TEXT PROVIDED
_ _ _

Kurdish guerrillas are still dying - two were killed on Thursday and 11 on Wednesday - and scores of Kurds are still being arrested. But the Turks call the situation 'calm' and the Kurdish guerrillas say the truce declared on March 20 is still in effect.
Mr Talabani is seen by many as the catalyst of the ceasefire. Today he is to meet the Turkish President, Turgut Ozal, and on Monday he will have talks with the Prime Minister, Suleyman Demirel. Bearing messages from the Kurdish guerrilla leader Abdullah 'Apo' Ocalan, his main objective is to extend the truce beyond an initial deadline of 15 April.
The Iraqi Kurdish mediator will find Mr Ozal sympathetic but unable to give much more than psychological support. The man Mr Talabani must convince is the more conservative and suspicious Mr Demirel.
For their part, the banned Kurdistan Workers' Party (PKK) guerrillas said yesterday that they were still keen for peace. 'We will continue to obey our decision and our leader Apo to the letter,' a statement said. 'The Turkish state must respond with the same sense of responsibility.'
The Turkish state has indeed been searching for a policy that can bring peace without losing face after a war that has killed nearly 6,000 people since 1984. 'The existing calm is pleasing for us. The state will do whatever possible to extend this calm,' the government spokesman, Akin Gonen, said after a cabinet meeting on Thursday to discuss Turkey's options. Mr Gonen did not dismiss the guerrillas' most difficult immediate demand, a general amnesty. He said that there might be adjustments to a three-year-old 'repentance law'. Press reports suggest this will amount to a 'veiled amnesty', while senior officials have also hinted that Turkey may dilute emergency rule in Kurdish provinces and lift bans on Kurdish place-names, family names and Kurdish broadcasting.
This falls short of the guerrillas' demands, which include allowing Mr Ocalan to become a Turkish political leader. But the guerrillas have suffered military reverses, have lost the crucial support of Syria and are under heavy pressure from ordinary Kurds who want to grab this opportunity for a more normal life.
Mr Demirel faces the same pressure. Newspaper columnists are demanding peace and Kurdish rights. Mr Demirel's Social Democrat coalition partners doubt that the problem can be finished off militarily. The US State Department has echoed that view and the British Foreign Office has called on Turkey to formulate a 'constructive response'.
Turkish army officers, however, want to finish off the guerrillas. The army has not yet publicly stated its position, but there have been few changes in the emergency-rule governorate of south-eastern Turkey, where half Turkey's 12 million Kurds live. In each of the governor's daily faxes to the media about the number of guerrillas arrested, wounded or 'captured dead', a line has been added. Operations are carried out to 'neutralise the terrorist organisation'.

_ _ _

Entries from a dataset
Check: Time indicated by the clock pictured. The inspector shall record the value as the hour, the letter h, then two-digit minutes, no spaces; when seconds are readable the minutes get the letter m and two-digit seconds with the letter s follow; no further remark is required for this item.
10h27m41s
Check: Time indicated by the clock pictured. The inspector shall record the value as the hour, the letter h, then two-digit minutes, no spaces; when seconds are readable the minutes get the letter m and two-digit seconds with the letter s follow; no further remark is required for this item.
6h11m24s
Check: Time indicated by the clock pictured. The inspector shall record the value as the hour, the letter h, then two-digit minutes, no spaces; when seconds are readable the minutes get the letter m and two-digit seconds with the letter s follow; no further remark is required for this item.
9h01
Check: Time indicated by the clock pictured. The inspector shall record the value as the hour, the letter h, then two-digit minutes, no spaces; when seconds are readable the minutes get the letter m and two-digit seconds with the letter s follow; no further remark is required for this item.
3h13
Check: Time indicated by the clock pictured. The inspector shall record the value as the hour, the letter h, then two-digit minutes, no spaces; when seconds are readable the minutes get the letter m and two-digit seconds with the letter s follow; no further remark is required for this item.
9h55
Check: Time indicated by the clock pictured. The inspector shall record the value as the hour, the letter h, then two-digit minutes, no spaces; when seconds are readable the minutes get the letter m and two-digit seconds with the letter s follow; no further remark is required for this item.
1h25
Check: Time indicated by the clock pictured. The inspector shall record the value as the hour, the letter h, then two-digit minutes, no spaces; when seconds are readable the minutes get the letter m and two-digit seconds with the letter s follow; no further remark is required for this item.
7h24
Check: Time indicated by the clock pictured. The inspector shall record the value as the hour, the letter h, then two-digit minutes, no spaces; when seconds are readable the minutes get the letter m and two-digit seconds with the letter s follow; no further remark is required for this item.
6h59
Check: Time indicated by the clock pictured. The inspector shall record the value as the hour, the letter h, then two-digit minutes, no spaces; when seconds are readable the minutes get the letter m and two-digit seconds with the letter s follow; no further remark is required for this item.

_ _ _

AIM OF THE EXERCISE
Rewrite the part of the article that begins at "This falls short" and stops after "more normal life.", putting "battlefield setbacks" in place of "military reverses". Draw only on the article for what is asked.

SOLUTION TO THE PROBLEM
This falls short of the guerrillas' demands, which include allowing Mr Ocalan to become a Turkish political leader. But the guerrillas have suffered battlefield setbacks, have lost the crucial support of Syria and are under heavy pressure from ordinary Kurds who want to grab this opportunity for a more normal life.